▶ [EXERCISE INSTRUCTIONS] Gather each line in the entries that includes the string "Shopware".

▶ [DATA EXTRACT]

**********

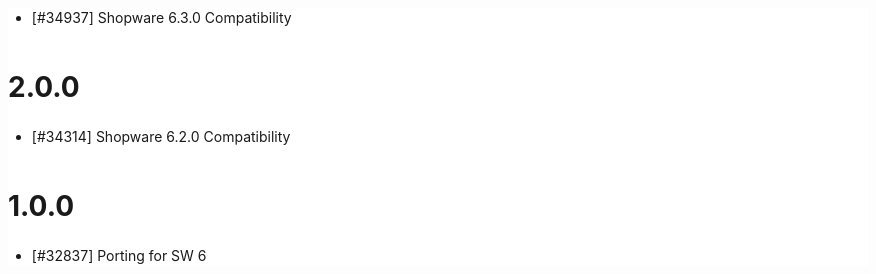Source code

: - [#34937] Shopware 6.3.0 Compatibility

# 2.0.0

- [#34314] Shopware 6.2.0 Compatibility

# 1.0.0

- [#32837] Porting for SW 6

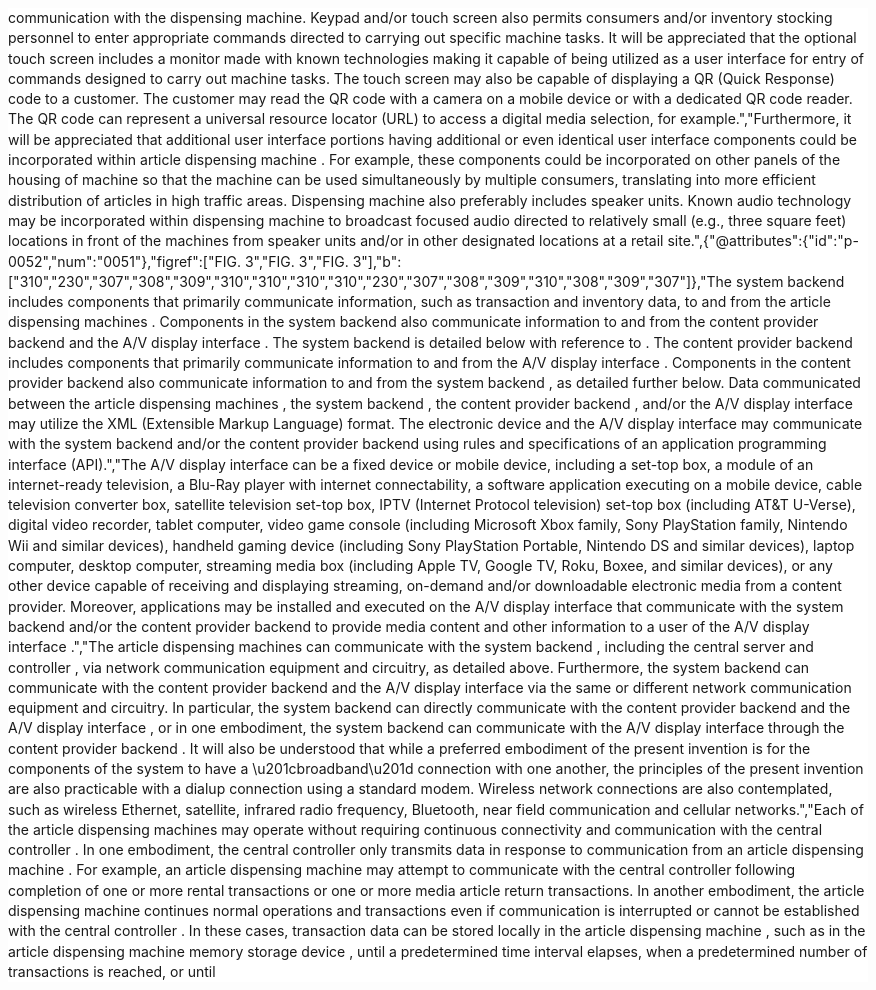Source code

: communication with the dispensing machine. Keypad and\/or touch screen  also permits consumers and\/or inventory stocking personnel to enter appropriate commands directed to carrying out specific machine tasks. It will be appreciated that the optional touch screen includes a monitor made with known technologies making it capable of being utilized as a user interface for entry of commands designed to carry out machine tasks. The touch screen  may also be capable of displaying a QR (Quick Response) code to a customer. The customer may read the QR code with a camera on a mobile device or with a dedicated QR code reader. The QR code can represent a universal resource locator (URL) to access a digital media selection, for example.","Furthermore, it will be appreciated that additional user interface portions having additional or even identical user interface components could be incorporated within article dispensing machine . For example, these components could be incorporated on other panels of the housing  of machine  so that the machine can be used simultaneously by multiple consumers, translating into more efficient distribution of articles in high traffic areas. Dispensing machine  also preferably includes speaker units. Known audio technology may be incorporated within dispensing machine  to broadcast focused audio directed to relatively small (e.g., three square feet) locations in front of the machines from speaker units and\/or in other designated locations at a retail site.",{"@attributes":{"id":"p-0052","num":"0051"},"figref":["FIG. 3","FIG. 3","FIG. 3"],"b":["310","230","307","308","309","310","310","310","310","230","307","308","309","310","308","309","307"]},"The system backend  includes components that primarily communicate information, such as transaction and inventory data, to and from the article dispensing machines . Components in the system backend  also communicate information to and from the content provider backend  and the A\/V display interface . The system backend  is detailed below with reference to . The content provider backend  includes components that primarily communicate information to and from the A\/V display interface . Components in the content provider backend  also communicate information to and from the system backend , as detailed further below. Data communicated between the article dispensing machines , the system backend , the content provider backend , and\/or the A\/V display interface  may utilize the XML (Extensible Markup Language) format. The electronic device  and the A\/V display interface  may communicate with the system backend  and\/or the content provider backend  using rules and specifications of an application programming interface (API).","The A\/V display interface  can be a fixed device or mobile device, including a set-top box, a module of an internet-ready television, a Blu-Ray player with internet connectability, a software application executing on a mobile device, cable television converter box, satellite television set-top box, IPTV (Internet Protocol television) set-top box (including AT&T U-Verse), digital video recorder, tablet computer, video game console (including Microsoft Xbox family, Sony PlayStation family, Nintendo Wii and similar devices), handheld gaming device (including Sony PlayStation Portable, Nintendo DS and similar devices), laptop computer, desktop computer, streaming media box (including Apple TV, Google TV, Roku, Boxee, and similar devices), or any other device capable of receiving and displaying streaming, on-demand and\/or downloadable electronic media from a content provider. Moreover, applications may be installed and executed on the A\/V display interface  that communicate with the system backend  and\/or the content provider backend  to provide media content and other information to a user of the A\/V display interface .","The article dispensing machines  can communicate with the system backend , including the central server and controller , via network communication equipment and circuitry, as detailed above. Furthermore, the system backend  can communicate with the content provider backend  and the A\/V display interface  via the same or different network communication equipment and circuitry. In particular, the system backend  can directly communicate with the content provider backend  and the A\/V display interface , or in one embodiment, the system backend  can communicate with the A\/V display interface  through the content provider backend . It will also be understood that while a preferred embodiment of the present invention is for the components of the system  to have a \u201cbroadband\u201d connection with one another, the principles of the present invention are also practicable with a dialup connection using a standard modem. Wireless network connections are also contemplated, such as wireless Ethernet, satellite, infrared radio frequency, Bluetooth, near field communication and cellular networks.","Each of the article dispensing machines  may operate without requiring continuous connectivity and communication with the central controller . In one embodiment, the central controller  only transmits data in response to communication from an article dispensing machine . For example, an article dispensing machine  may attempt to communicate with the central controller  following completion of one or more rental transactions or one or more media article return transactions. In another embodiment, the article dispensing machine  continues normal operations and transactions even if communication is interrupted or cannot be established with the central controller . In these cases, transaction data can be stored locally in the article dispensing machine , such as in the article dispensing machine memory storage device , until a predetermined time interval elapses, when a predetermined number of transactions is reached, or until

**********

▶ [SOLUTION TO THE EXERCISE]
: - [#34937] Shopware 6.3.0 Compatibility
- [#34314] Shopware 6.2.0 Compatibility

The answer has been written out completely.